QUORN. CSPI filed suit in Connecticut on behalf of a consumer who bought Quorn Naked Cutlets at a Connecticut store, accusing Quorn Foods of not disclosing on labels the fact that some people have serious allergic reactions to the main ingredient in its Quorn line of meat substitutes. That ingredient happens to be a fungus—mold, actually—discovered in the 1960s in a British dirt sample. The company grows the fungus in vats and processes it into a fibrous, proteinaceous paste. But more than a thousand people have reported to the Center for Science in the Public Interest that they have suffered adverse reactions, including nausea, violent vomiting, uncontrollable diarrhea, and even life-threatening anaphylactic reactions after eating the patties, cutlets, tenders and other products made with Quorn's fungus.
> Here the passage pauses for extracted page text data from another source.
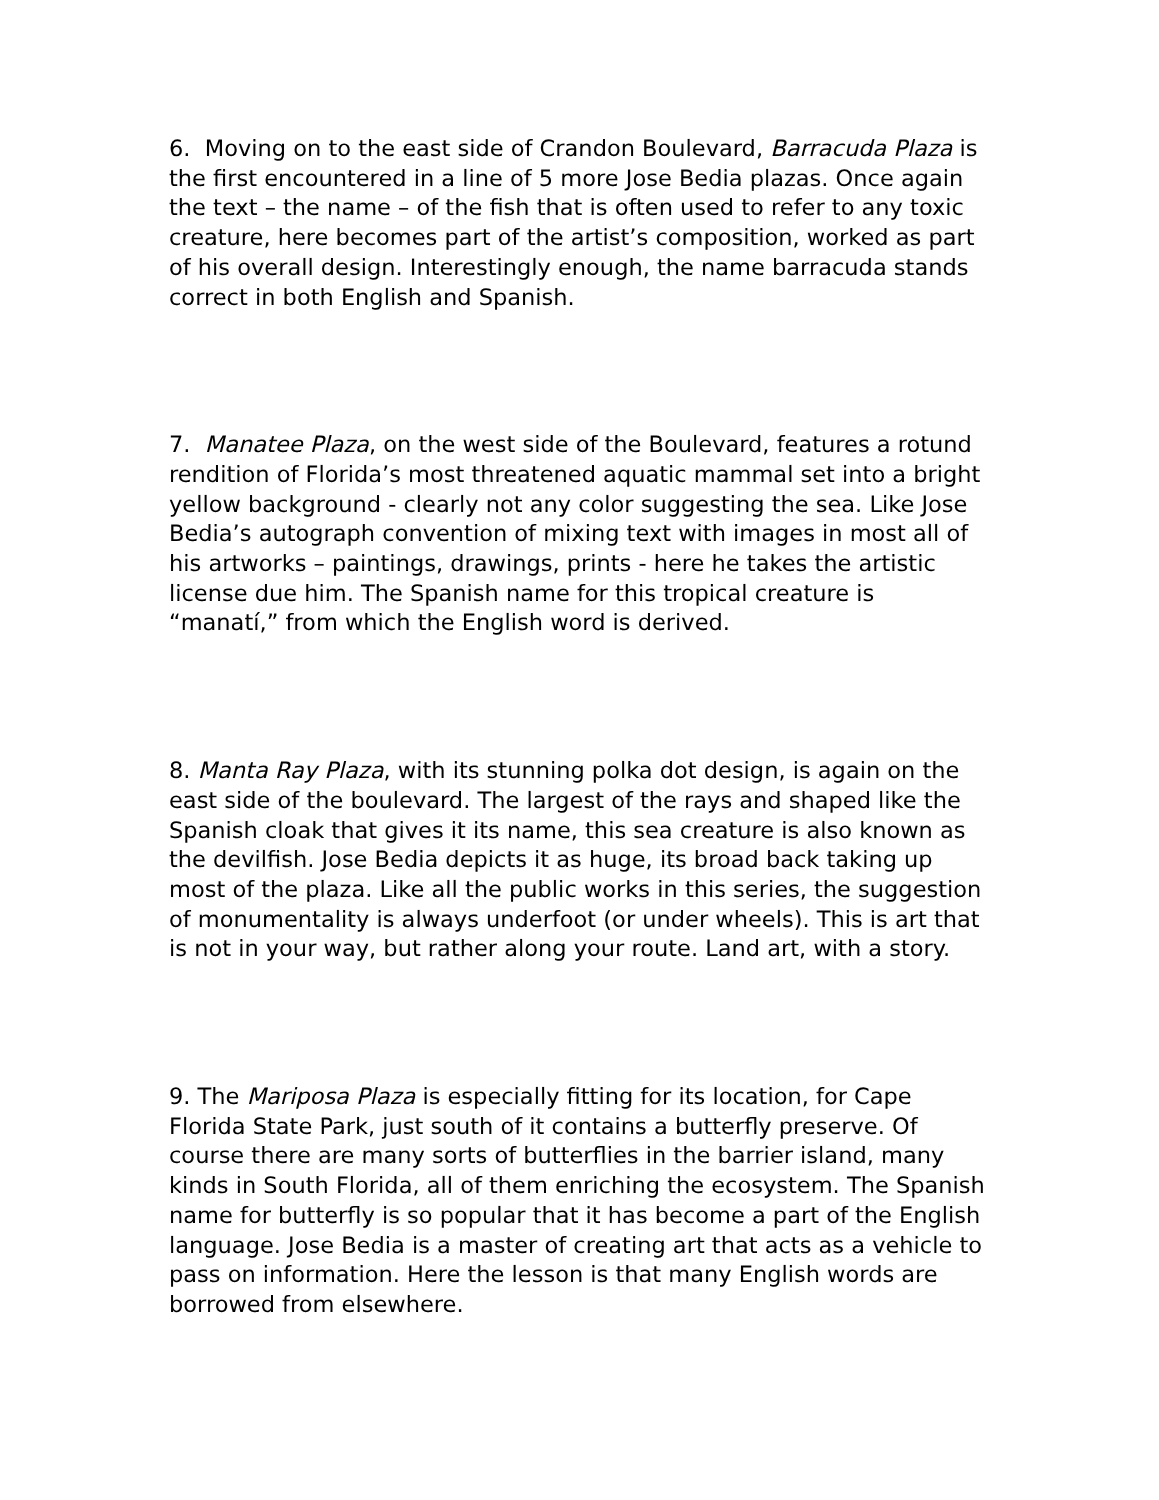6. Moving on to the east side of Crandon Boulevard, Barracuda Plaza is the first encountered in a line of 5 more Jose Bedia plazas. Once again the text – the name – of the fish that is often used to refer to any toxic creature, here becomes part of the artist’s composition, worked as part of his overall design. Interestingly enough, the name barracuda stands correct in both English and Spanish.
7. Manatee Plaza, on the west side of the Boulevard, features a rotund rendition of Florida’s most threatened aquatic mammal set into a bright yellow background - clearly not any color suggesting the sea. Like Jose Bedia’s autograph convention of mixing text with images in most all of his artworks – paintings, drawings, prints - here he takes the artistic license due him. The Spanish name for this tropical creature is “manatí,” from which the English word is derived.
8. Manta Ray Plaza, with its stunning polka dot design, is again on the east side of the boulevard. The largest of the rays and shaped like the Spanish cloak that gives it its name, this sea creature is also known as the devilfish. Jose Bedia depicts it as huge, its broad back taking up most of the plaza. Like all the public works in this series, the suggestion of monumentality is always underfoot (or under wheels). This is art that is not in your way, but rather along your route. Land art, with a story.
9. The Mariposa Plaza is especially fitting for its location, for Cape Florida State Park, just south of it contains a butterfly preserve. Of course there are many sorts of butterflies in the barrier island, many kinds in South Florida, all of them enriching the ecosystem. The Spanish name for butterfly is so popular that it has become a part of the English language. Jose Bedia is a master of creating art that acts as a vehicle to pass on information. Here the lesson is that many English words are borrowed from elsewhere.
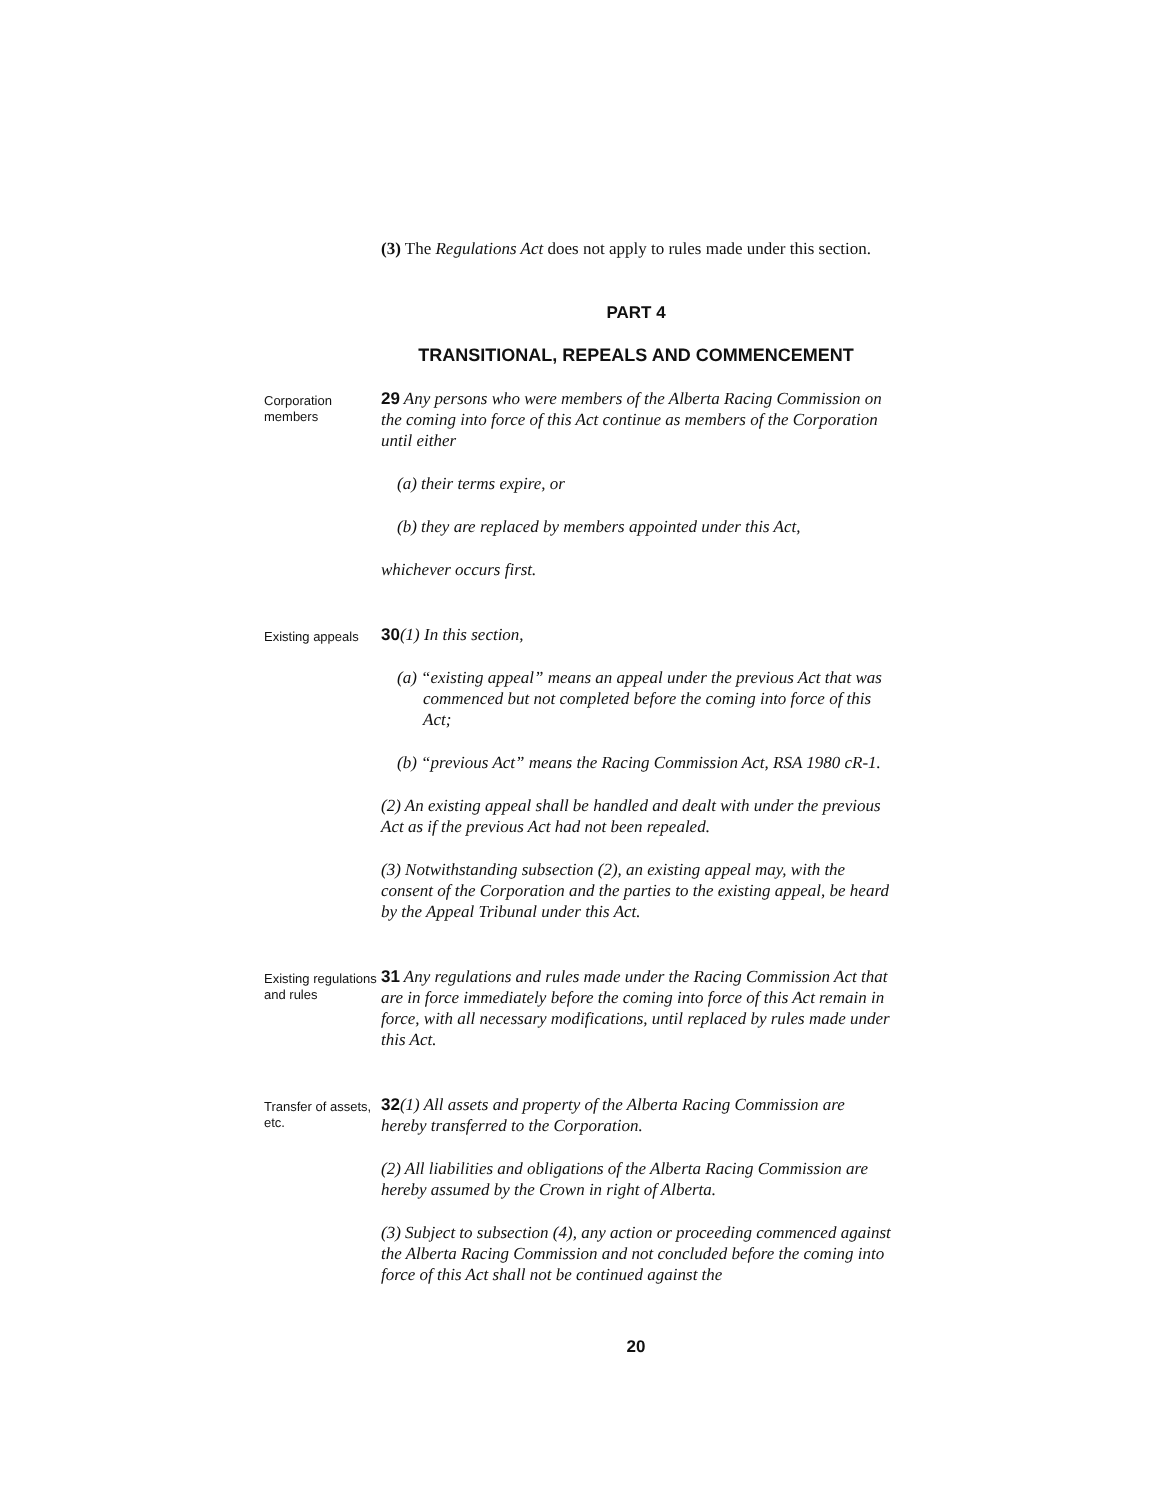(3) The Regulations Act does not apply to rules made under this section.
PART 4
TRANSITIONAL, REPEALS AND COMMENCEMENT
Corporation members
29 Any persons who were members of the Alberta Racing Commission on the coming into force of this Act continue as members of the Corporation until either
(a) their terms expire, or
(b) they are replaced by members appointed under this Act,
whichever occurs first.
Existing appeals
30(1) In this section,
(a) “existing appeal” means an appeal under the previous Act that was commenced but not completed before the coming into force of this Act;
(b) “previous Act” means the Racing Commission Act, RSA 1980 cR-1.
(2) An existing appeal shall be handled and dealt with under the previous Act as if the previous Act had not been repealed.
(3) Notwithstanding subsection (2), an existing appeal may, with the consent of the Corporation and the parties to the existing appeal, be heard by the Appeal Tribunal under this Act.
Existing regulations and rules
31 Any regulations and rules made under the Racing Commission Act that are in force immediately before the coming into force of this Act remain in force, with all necessary modifications, until replaced by rules made under this Act.
Transfer of assets, etc.
32(1) All assets and property of the Alberta Racing Commission are hereby transferred to the Corporation.
(2) All liabilities and obligations of the Alberta Racing Commission are hereby assumed by the Crown in right of Alberta.
(3) Subject to subsection (4), any action or proceeding commenced against the Alberta Racing Commission and not concluded before the coming into force of this Act shall not be continued against the
20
The plaintiff ate Quorn's Chik'n Patties on three separate occasions in 2008. Each time, within two hours of eating the product, she became violently ill. Thinking she had had a stomach virus, she didn't realize that she was reacting to the Quorn until the third time she ate one of the patties, after which she vomited seven or eight times within two hours. "I felt like the soles of my feet were going to come out of my mouth, I was vomiting so hard," she said. Following an unsuccessful effort by Quorn to move the case to federal court, the lawsuit is proceeding in Connecticut state court.

Quorn then filed a motion to dismiss which is currently under review by the court.
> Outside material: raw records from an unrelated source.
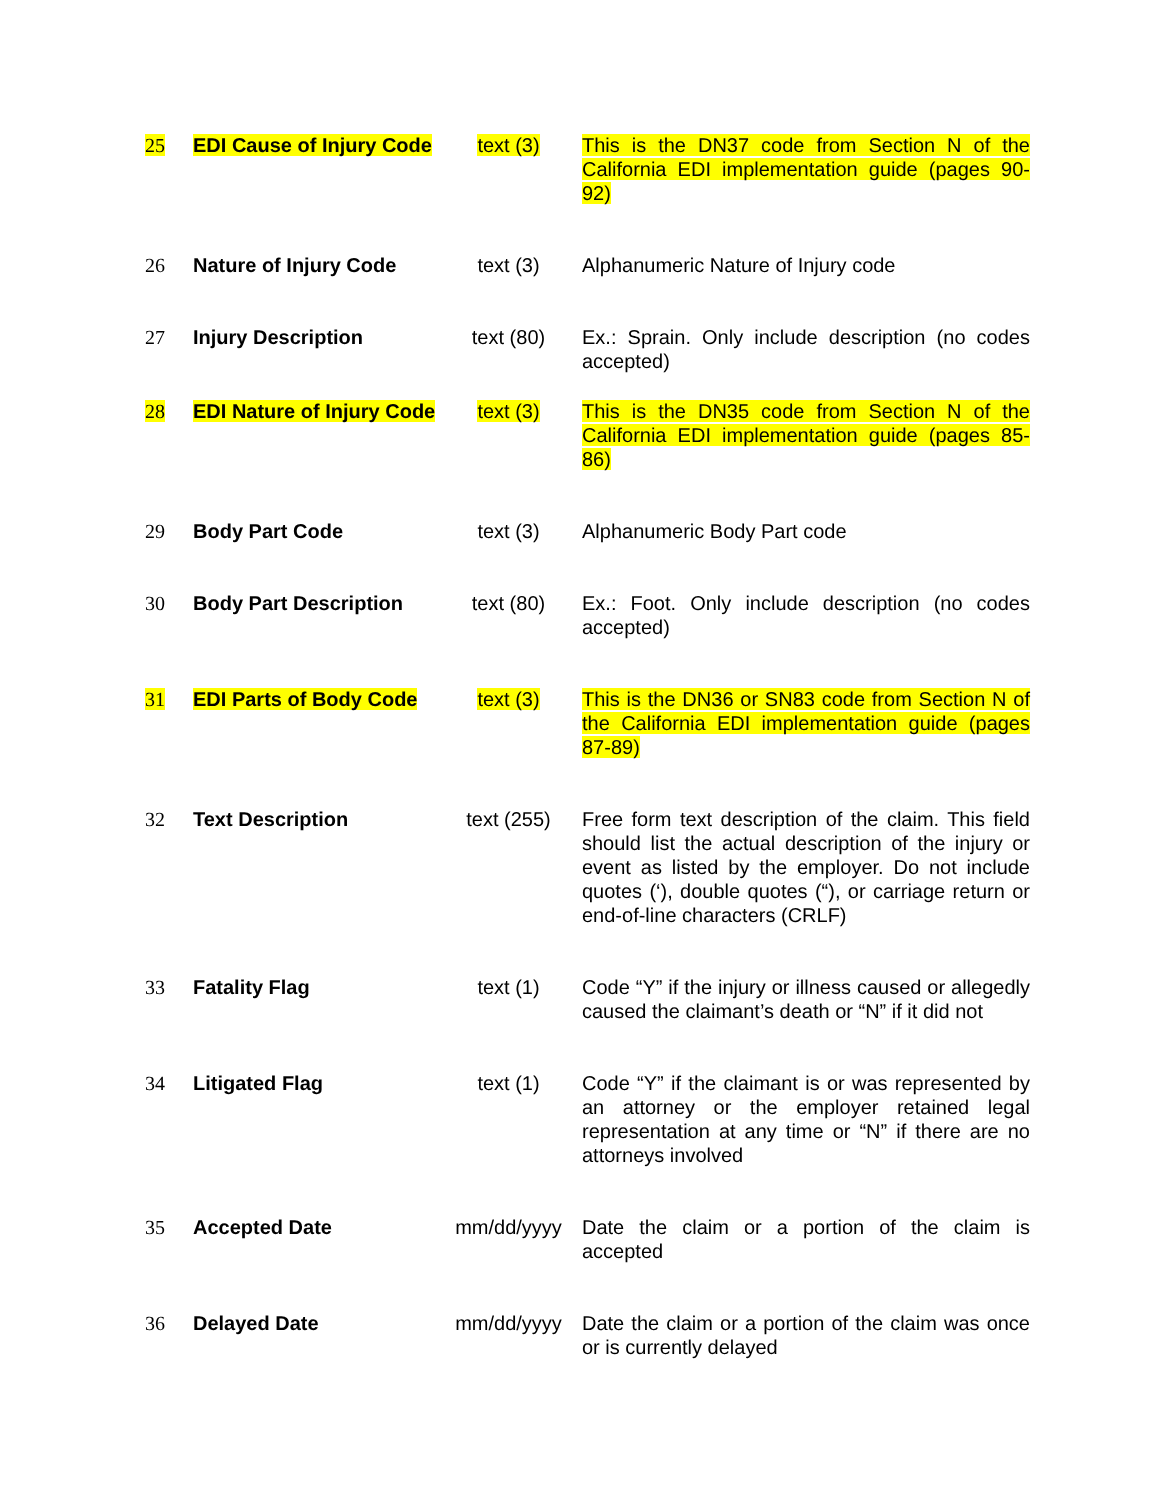| 25 | EDI Cause of Injury Code | text (3) | This is the DN37 code from Section N of the California EDI implementation guide (pages 90-92) |
| 26 | Nature of Injury Code | text (3) | Alphanumeric Nature of Injury code |
| 27 | Injury Description | text (80) | Ex.: Sprain. Only include description (no codes accepted) |
| 28 | EDI Nature of Injury Code | text (3) | This is the DN35 code from Section N of the California EDI implementation guide (pages 85-86) |
| 29 | Body Part Code | text (3) | Alphanumeric Body Part code |
| 30 | Body Part Description | text (80) | Ex.: Foot. Only include description (no codes accepted) |
| 31 | EDI Parts of Body Code | text (3) | This is the DN36 or SN83 code from Section N of the California EDI implementation guide (pages 87-89) |
| 32 | Text Description | text (255) | Free form text description of the claim. This field should list the actual description of the injury or event as listed by the employer. Do not include quotes (‘), double quotes (“), or carriage return or end-of-line characters (CRLF) |
| 33 | Fatality Flag | text (1) | Code “Y” if the injury or illness caused or allegedly caused the claimant’s death or “N” if it did not |
| 34 | Litigated Flag | text (1) | Code “Y” if the claimant is or was represented by an attorney or the employer retained legal representation at any time or “N” if there are no attorneys involved |
| 35 | Accepted Date | mm/dd/yyyy | Date the claim or a portion of the claim is accepted |
| 36 | Delayed Date | mm/dd/yyyy | Date the claim or a portion of the claim was once or is currently delayed |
The Judge has dismissed the lawsuit, finding that the possibility of FDA action preempts state laws.

SARA LEE. CSPI notified Sara Lee of its intent to sue based on misleading claims on labels for the company's "Soft & Smooth Made With Whole Grain White Bread."  As part of a settlement agreement with CSPI, Sara Lee agreed to change its labels to make it clear the product contains only 30 percent whole grains rather than claiming the product is nutritionally equivalent to 100 percent whole wheat bread. The new labels will also state two slices of bread contain 10 grams of whole grains, and the government recommends consuming 48 grams per day.

SCHOOL SOFT DRINKS. CSPI's negotiations with the major soft drink companies to get soft drinks out of public schools contributed to an agreement announced through the Clinton Foundation and the American Heart Association. Coca-Cola, PepsiCo, and Cadbury Schweppes agreed to phase-out sugary soft drinks from schools.
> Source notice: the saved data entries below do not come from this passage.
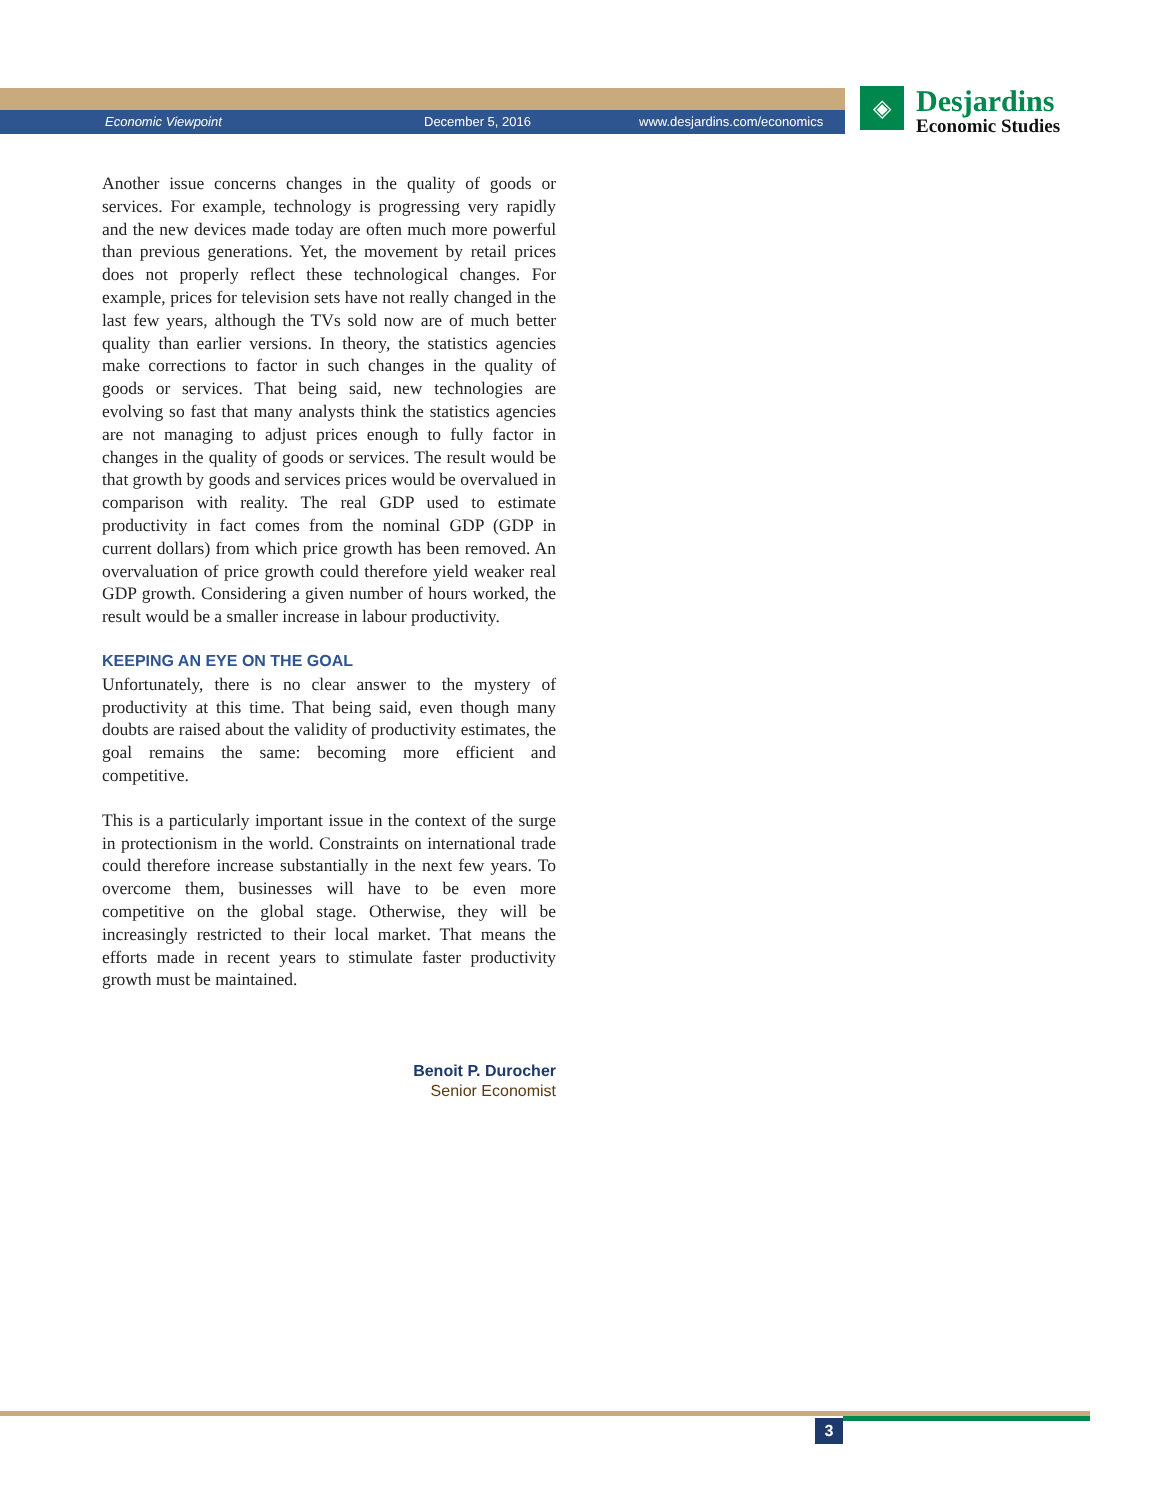Economic Viewpoint December 5, 2016 www.desjardins.com/economics
◈
Desjardins
Economic Studies
Another issue concerns changes in the quality of goods or services. For example, technology is progressing very rapidly and the new devices made today are often much more powerful than previous generations. Yet, the movement by retail prices does not properly reflect these technological changes. For example, prices for television sets have not really changed in the last few years, although the TVs sold now are of much better quality than earlier versions. In theory, the statistics agencies make corrections to factor in such changes in the quality of goods or services. That being said, new technologies are evolving so fast that many analysts think the statistics agencies are not managing to adjust prices enough to fully factor in changes in the quality of goods or services. The result would be that growth by goods and services prices would be overvalued in comparison with reality. The real GDP used to estimate productivity in fact comes from the nominal GDP (GDP in current dollars) from which price growth has been removed. An overvaluation of price growth could therefore yield weaker real GDP growth. Considering a given number of hours worked, the result would be a smaller increase in labour productivity.
KEEPING AN EYE ON THE GOAL
Unfortunately, there is no clear answer to the mystery of productivity at this time. That being said, even though many doubts are raised about the validity of productivity estimates, the goal remains the same: becoming more efficient and competitive.
This is a particularly important issue in the context of the surge in protectionism in the world. Constraints on international trade could therefore increase substantially in the next few years. To overcome them, businesses will have to be even more competitive on the global stage. Otherwise, they will be increasingly restricted to their local market. That means the efforts made in recent years to stimulate faster productivity growth must be maintained.
Benoit P. Durocher
Senior Economist
3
SPLENDA. Splenda is an artificial sweetener, but its makers (McNeil-PPC, Inc. and McNeil Nutritionals, LLC) promote Splenda in a way that misleads consumers into believing that Splenda is a simply natural form of sugar without the calories: "Made From Sugar, Tastes Like Sugar." CSPI's consumer research surveys showed that consumers think that Splenda as "natural" or "not an artificial product." In truth, Splenda is a synthetic chemical that contains chlorine and is not natural. The Sugar Association sued McNeil on behalf of its members, to stop this deceptive practice. McNeil moved to dismiss the suit, claiming in part that the Sugar Association had waited too long to sue. CSPI filed an amicus curiae ("friend of the court") brief, advising the court that it is in the public's interest to stop fraudulent and misleading marketing at any point – even four years after the start of the deceptive Splenda campaign. The court agreed with CSPI's position, and denied the motion to dismiss.

STARBUCKS. After CSPI publicized the possibility of a lawsuit against Starbucks for the presence of trans fat in numerous pastry products, Starbucks met with CSPI in July 2006. This meeting may have expedited Starbucks' January 2, 2007 announcement that it was immediately eliminating trans fat in half of its U.S. stores (with the other half changing by the end of 2007).

TROPICANA PEACH PAPAYA. At the request of a private attorney, CSPI joined in a lawsuit against PepsiCo based on the fact that Tropicana Peach Papaya juice drink (1) contains no peach, (2) contains no papaya, and (3) is not a juice. Shortly after CSPI joined the litigation, PepsiCo agreed to modify its labels for Tropicana Peach Papaya, Tropicana Strawberry Melon, and Tropicana Twisters (even though the last two were not included in the lawsuit) to make it clear to consumers that these are artificially flavored drinks with very little actual juice.